▶ **Activity A**:
Reproduce the article on escape of water from "Escape of water (EOW)" down to "the ‘black box’.", swapping "EOW" for "water damage" throughout.

▶ **Text for analysis**:
========================================================================

Escape of water is a growing and increasingly expensive problem – but technology offers a solution, writes James Rankin, head of partner sales, geo

James Rankin, geo

James Rankin, geo

Escape of water (EOW) is one of the most significant challenges facing insurers, with an annual rising repair bill currently approaching £1bn – constantly increasing thanks to issues such as new-builds with plastic piping.

The inevitable rise in premiums is effectively pricing some consumers out of the market, leaving them with inadequate policies or no policy at all. This state of affairs has attracted the attention of regulators and the government alike who, not surprisingly, are challenging the industry to make EOW cover more affordable.

Insurers therefore find themselves in a difficult position. One way to remedy this is to learn from the experience of previous successes in tackling high-risk audiences – such as young drivers in the motor insurance sector and the growth of the ‘black box’.

When telematics – more commonly known as ‘black box technology’ – was first developed, it’s no exaggeration to say that it transformed the insurance market for young drivers. The ability to monitor new drivers’ performance, rewarding them for being safe and responsible, and with a penalty threat for bad or dangerous habits, meant that a new system was available that kept young drivers and their parents happy.

Critically, black boxes changed consumer behaviour, making young drivers better risks. Since 2011, road casualty rates among 17 to 19-year-olds fell by 31.07% (compared with 11.06% for the driving population as a whole). The positive impact for the industry is that by managing the risk for insurers, young drivers have become a profitable market – mainly due to specialist providers such as Marmalade who first embraced telematics and paved the way for others.

One aspect worth noting is how a technological advance developed by insurers was at first merely ‘accepted’ by consumers but, after recognition of its myriad benefits, was soon being demanded by the same audience as the norm.

========================================================================

▶ **Stored data**:
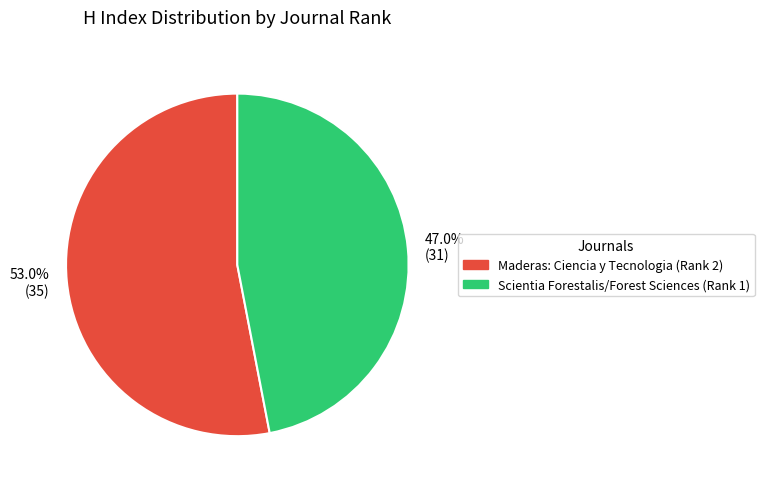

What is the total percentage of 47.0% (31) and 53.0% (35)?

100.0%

========================================================================

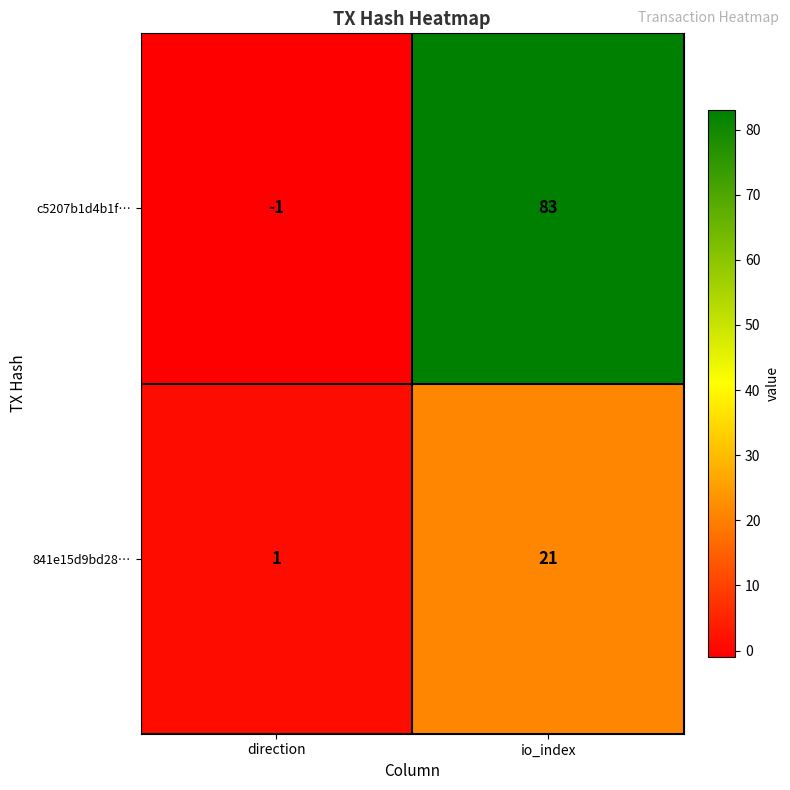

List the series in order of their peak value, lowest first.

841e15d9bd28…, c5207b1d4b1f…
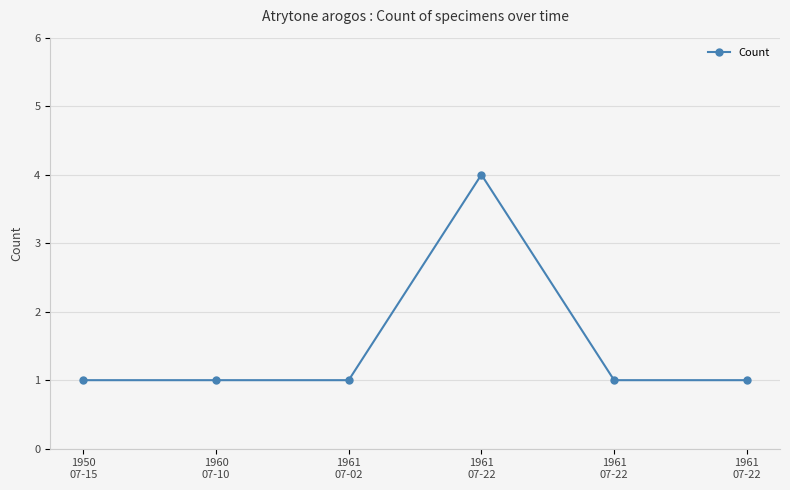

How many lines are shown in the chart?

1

========================================================================

▶ **Activity B**:
Find each line in the entries that contains the word "order" and copy those lines out.

▶ **Expected answer A**:
Escape of water (water damage) is one of the most significant challenges facing insurers, with an annual rising repair bill currently approaching £1bn – constantly increasing thanks to issues such as new-builds with plastic piping.

The inevitable rise in premiums is effectively pricing some consumers out of the market, leaving them with inadequate policies or no policy at all. This state of affairs has attracted the attention of regulators and the government alike who, not surprisingly, are challenging the industry to make water damage cover more affordable.

Insurers therefore find themselves in a difficult position. One way to remedy this is to learn from the experience of previous successes in tackling high-risk audiences – such as young drivers in the motor insurance sector and the growth of the ‘black box’.

▶ **Expected answer B**:
List the series in order of their peak value, lowest first.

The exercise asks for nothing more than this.